The Tory front, the Campaign for Equal Citizenship, had more success. That is to say, the CEC managed to badger the Tory hierarchy in London to overrule the misgivings of its NIO ministers and to allow would-be Tories in Norn Iron to not only join the party, but to organise constituency associations and stand in elections. And for a few short years, it appeared that they might even gain some critical mass, at least in the prosperous and eccentric constituency of North Down, where lots of well-heeled unionists like to imagine that they really are just an exclave of Surrey. But they never amounted to much outside North Down, and even there it turned out that the Tory moment wasn’t much more than an interlude between differing brands of independent unionism, that of the late Jim Kilfedder and of Bob “Cream Bun” McCartney.

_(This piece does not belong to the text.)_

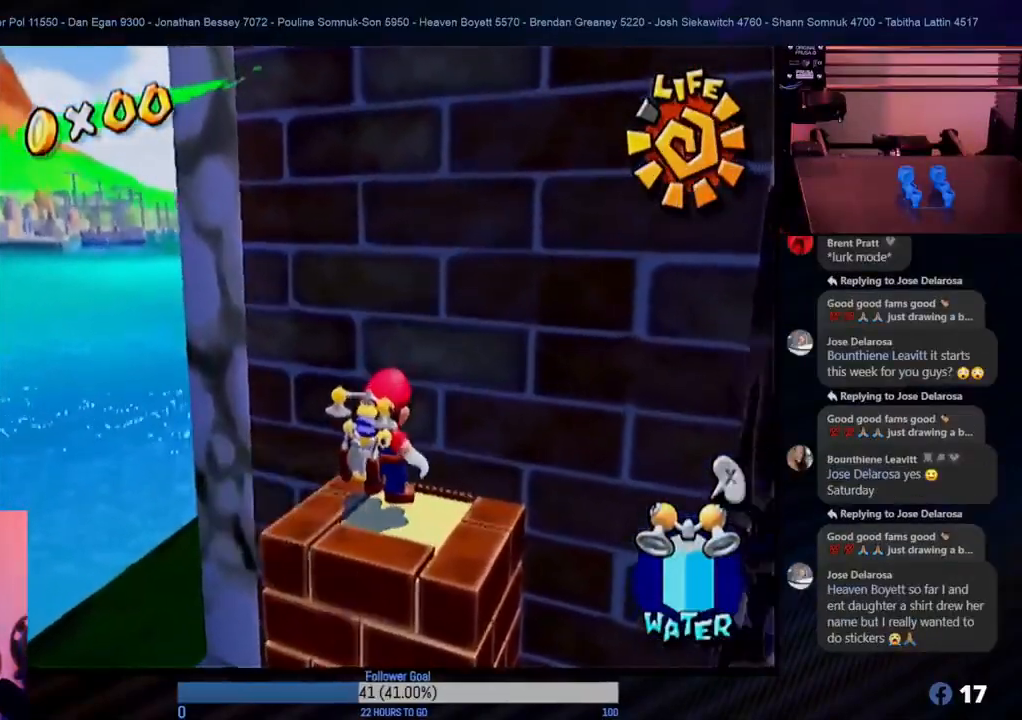
{"buttons": ["A"], "left_stick": "up-right", "right_stick": "center", "events": [[50, "left_stick", "down-left"], [300, "left_stick", "up-right"], [383, "A", "down"]]}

So what does Reggie think he’s playing at? Restoring the Tory-UU link broken in 1972 has been a long-term project of David Trimble, now sitting as a Tory peer, but it’s not like Trimble is a power in the land any more. What’s more, some people in the Unionist Party aren’t too thrilled about this mating dance. Chris McGimpsey remains fixed on his quixotic plan to reinvent the Official Unionists as a party of the left. More seriously, the party’s sole MP, Lady Sylvia Hermon, has been New Labour’s most consistent ally in parliament. This may count for something, as there’s no way that Reggie is going to be elected an MP in East Belfast, if he attempts a move to the more promising territory of South Belfast Michael McGimpsey will just tell him to fuck off, and that just leaves the question of what Sylvia’s intentions in North Down are.

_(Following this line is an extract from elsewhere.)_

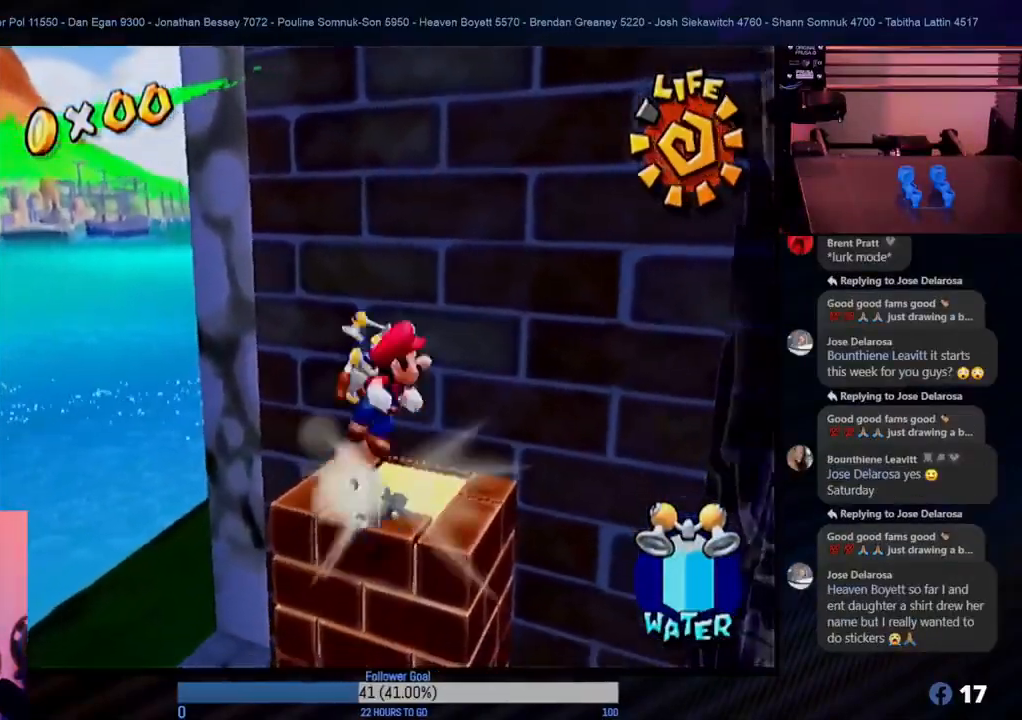
{"buttons": [], "left_stick": "up-right", "right_stick": "center", "events": [[283, "A", "up"]]}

More generally, is this going to play with the punters? The Unionists’ strength used to be that they were a catch-all party, and there’s still a sociological base for a unionist party that isn’t the DUP. But is allying with the Tories, even the Cameron Tories, going to play well with the punters? Is it going to be an irrelevant formality like the SDLP’s supposed fraternal relationship with Labour – in which case why bother with this UCUNF boondoggle? And how exactly does this brave new move into the British mainstream mesh with Reggie’s harebrained idea of a transfer pact with Prodiban leader Jim Allister in the Euro-elections?
Well, perhaps it’s just a symptom of a party with no ideas left grasping at straws. That too would be consistent with the party’s doomed attempts to outflank the DUP on the right, which have just led to them losing the voters they had previously won from Alliance. But why in the name of God would the Tories want the Unionists on board? What’s in it for them? Don’t they know these guys are more trouble than they’re worth?
Rud eile: On the subject of North Down, Alliance have picked as their Euro candidate the borough’s deputy mayor Ian Parsley, who seems like a pleasant young chap. The sceptics will be laughing on the other side of their faces when he picks up 250,000 votes from dyslexic DUP supporters who think Ian Paisley is on the ballot paper.